Ele confirmou isso pela primeira vez publicamente em uma entrevista ao The New York Times publicada na quarta-feira. Al Shara revelou que o Kremlin rejeitou uma proposta para expulsar Al Assad em troca da manutenção de sua presença militar na Síria, embora ele esteja confiante de que ainda pode negociar com a Rússia.
"Dissemos a todas as partes que essa presença militar deve estar em conformidade com a estrutura legal da Síria", disse Al Shara, enfatizando que qualquer implantação estrangeira no território não deve desafiar a independência e a estabilidade do país ou representar uma ameaça a outras nações.
Enquanto aguarda para saber qual papel a Rússia finalmente desempenhará na Síria, Al Shara disse que estava aberto a negociações devido ao passado próximo entre os dois países durante o mandato de Al Assad, conforme demonstrado pelo fato de que o arsenal militar do país foi fornecido quase que exclusivamente por Moscou.

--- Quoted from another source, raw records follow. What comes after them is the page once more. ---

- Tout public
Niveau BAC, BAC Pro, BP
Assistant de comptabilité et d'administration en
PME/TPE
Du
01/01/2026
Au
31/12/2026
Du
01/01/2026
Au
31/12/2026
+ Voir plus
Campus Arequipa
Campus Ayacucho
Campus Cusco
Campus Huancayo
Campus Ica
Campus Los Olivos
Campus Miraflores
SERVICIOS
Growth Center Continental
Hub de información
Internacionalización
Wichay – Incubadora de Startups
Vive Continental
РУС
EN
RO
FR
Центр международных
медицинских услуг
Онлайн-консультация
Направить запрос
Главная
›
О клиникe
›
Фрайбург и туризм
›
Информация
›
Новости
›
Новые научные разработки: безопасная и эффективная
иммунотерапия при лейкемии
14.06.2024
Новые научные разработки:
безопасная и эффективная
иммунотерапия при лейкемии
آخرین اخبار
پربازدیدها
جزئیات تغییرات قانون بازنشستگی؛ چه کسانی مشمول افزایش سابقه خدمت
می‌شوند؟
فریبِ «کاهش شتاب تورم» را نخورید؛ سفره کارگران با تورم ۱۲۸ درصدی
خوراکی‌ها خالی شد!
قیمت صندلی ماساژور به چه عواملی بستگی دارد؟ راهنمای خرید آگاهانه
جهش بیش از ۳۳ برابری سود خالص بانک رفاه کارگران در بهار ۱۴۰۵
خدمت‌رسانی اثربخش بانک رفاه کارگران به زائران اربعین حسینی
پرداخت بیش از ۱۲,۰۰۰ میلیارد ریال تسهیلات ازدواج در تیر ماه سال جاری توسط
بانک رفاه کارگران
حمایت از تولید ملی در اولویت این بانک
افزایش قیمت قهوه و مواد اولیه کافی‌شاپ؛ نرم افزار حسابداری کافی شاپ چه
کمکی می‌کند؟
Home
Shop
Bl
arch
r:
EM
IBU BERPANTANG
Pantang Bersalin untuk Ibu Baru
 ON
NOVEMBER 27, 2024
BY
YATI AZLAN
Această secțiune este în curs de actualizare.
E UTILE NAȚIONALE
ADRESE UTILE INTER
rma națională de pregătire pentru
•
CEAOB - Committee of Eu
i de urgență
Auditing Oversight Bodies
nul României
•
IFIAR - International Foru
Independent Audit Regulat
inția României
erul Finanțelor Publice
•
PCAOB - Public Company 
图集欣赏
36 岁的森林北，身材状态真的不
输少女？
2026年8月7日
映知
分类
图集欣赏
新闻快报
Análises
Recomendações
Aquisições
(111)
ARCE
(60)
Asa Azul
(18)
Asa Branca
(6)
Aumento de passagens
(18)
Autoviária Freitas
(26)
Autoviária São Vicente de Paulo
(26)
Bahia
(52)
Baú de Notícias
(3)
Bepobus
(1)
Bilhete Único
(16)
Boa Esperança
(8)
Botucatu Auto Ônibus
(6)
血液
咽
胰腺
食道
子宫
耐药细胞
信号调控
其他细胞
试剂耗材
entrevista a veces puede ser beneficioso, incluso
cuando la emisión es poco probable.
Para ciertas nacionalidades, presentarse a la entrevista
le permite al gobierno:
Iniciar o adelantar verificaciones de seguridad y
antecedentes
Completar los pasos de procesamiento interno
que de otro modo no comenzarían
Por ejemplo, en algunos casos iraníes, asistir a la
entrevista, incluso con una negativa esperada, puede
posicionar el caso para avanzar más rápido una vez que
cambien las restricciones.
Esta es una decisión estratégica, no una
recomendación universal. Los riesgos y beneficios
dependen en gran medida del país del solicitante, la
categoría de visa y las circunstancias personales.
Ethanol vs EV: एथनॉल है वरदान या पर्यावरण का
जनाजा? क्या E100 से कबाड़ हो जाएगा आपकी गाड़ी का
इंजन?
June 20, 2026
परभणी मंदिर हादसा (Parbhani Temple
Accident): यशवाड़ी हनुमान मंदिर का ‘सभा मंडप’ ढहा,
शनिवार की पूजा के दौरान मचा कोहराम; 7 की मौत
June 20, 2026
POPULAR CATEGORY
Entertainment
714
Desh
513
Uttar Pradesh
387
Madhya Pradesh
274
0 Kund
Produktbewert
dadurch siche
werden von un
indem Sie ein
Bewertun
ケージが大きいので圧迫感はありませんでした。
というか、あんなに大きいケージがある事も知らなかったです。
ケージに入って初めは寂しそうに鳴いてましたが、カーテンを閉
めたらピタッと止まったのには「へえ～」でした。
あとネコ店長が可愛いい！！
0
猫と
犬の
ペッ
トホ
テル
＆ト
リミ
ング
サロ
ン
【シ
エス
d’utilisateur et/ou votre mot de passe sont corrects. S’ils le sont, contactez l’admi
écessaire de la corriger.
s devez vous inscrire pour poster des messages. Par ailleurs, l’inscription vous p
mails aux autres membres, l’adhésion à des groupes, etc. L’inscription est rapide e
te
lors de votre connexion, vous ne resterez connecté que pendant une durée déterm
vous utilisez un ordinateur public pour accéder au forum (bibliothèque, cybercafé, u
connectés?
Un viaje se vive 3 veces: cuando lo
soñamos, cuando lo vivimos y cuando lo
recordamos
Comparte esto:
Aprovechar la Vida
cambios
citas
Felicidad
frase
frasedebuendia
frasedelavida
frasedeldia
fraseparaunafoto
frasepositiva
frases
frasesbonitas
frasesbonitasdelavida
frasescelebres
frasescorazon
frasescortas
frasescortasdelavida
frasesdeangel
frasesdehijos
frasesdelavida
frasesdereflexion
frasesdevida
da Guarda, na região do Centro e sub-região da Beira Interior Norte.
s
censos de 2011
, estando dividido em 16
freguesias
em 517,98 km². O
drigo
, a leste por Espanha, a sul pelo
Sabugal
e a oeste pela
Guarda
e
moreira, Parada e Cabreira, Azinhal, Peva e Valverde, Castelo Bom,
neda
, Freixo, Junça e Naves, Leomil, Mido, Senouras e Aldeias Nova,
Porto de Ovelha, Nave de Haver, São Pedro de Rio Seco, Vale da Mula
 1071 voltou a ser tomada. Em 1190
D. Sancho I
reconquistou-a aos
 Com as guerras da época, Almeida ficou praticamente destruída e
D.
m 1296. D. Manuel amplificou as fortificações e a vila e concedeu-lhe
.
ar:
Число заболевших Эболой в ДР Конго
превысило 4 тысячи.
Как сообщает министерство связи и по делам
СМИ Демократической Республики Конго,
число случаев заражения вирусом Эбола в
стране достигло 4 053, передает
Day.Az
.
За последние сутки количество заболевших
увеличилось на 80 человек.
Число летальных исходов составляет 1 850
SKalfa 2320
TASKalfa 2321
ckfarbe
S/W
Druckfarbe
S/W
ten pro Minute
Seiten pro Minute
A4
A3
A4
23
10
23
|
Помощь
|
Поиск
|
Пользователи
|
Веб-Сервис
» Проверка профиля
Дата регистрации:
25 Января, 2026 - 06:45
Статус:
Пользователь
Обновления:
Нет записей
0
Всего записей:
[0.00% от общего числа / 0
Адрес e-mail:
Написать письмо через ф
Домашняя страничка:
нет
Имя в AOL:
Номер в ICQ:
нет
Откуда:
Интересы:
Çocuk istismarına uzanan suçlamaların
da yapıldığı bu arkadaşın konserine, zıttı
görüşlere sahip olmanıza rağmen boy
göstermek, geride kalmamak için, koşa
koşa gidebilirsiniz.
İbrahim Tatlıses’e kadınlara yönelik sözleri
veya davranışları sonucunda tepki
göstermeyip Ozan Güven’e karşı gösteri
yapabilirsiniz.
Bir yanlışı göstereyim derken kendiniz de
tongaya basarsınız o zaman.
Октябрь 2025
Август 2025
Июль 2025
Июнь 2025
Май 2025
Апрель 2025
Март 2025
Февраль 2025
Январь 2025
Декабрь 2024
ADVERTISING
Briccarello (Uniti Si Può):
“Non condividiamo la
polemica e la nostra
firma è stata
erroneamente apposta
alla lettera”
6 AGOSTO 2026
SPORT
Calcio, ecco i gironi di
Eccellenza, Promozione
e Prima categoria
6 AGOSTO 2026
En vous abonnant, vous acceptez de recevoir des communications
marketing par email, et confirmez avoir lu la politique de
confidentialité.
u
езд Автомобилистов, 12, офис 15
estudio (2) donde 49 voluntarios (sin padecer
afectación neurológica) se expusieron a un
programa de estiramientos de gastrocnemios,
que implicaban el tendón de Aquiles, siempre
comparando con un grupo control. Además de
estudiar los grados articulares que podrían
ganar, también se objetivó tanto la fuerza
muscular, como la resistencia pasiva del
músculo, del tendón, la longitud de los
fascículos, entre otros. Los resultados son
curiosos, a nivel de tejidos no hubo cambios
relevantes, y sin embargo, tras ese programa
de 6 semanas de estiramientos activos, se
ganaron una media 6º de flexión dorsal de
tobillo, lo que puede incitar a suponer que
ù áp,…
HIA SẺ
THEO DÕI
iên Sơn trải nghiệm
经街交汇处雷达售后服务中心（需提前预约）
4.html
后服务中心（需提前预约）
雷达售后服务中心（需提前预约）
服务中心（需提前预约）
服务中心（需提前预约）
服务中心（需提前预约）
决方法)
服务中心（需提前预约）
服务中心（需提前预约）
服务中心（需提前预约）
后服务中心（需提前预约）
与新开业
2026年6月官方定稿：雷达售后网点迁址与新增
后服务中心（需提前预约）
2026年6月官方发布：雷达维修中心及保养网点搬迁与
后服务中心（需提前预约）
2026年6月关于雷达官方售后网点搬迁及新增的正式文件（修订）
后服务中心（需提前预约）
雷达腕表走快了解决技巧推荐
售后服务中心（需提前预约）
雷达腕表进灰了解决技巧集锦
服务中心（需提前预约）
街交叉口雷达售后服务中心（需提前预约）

"Até o momento, não recebemos nenhuma oferta de outras nações para substituir as armas sírias (...) As armas da Síria são exclusivamente russas e a Síria tem dependido de vários acordos de alimentos e energia por muitos anos", disse ele.
Ele também pediu aos EUA, como fez a UE, que levantem ou aliviem as sanções impostas à Síria anos atrás em resposta aos "crimes cometidos pelo regime anterior".
A queda de al-Assad culminou na madrugada de 8 de dezembro de 2024 com a tomada da capital, Damasco, pelas forças rebeldes, lideradas pelo grupo jihadista Hayat Tahrir al Sham (HTS), após uma ofensiva relâmpago que durou quase uma semana e levou ao colapso do frágil governo.